_Problem details_:
Of the entries below, repeat exactly only those lines from the one containing "direzione vento [°], 10:49pm: 316 -> 300" through the last line, with pictures omitted.

--- Information ---

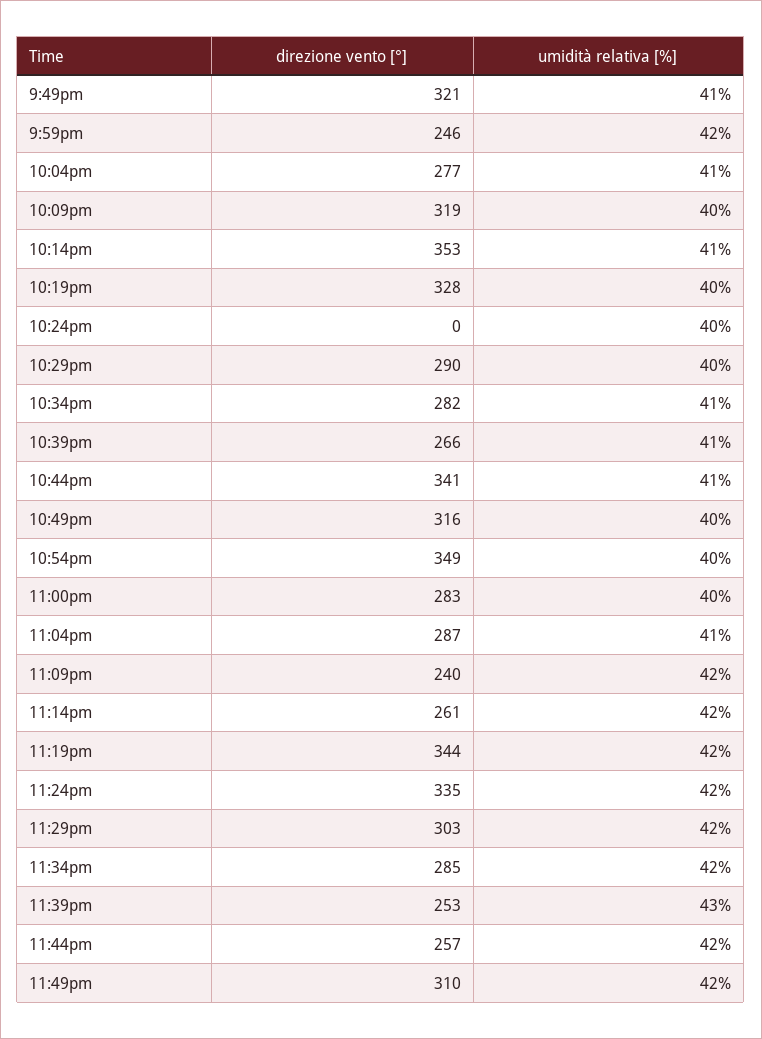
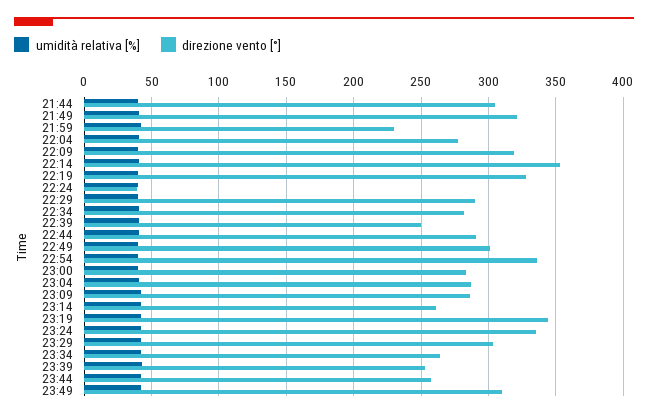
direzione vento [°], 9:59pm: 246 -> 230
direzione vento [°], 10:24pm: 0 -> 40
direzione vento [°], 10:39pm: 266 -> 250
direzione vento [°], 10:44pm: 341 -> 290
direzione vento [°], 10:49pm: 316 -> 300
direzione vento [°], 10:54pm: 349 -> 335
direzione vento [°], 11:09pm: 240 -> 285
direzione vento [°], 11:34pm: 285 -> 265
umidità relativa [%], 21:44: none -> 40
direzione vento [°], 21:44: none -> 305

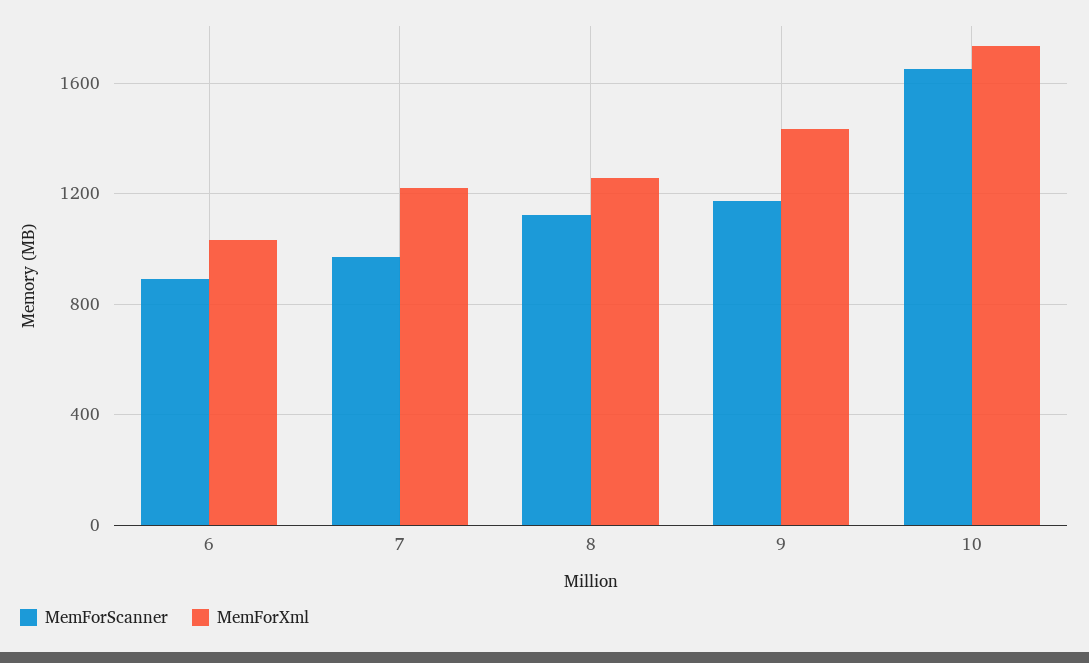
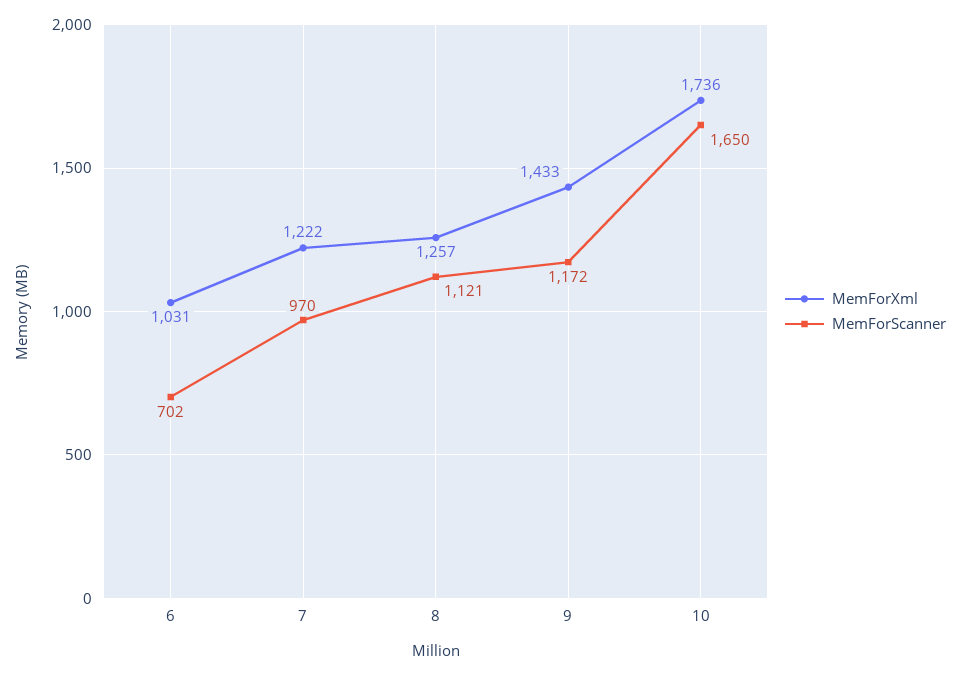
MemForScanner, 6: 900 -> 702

---

_Result of the exercise_:
direzione vento [°], 10:49pm: 316 -> 300
direzione vento [°], 10:54pm: 349 -> 335
direzione vento [°], 11:09pm: 240 -> 285
direzione vento [°], 11:34pm: 285 -> 265
umidità relativa [%], 21:44: none -> 40
direzione vento [°], 21:44: none -> 305

MemForScanner, 6: 900 -> 702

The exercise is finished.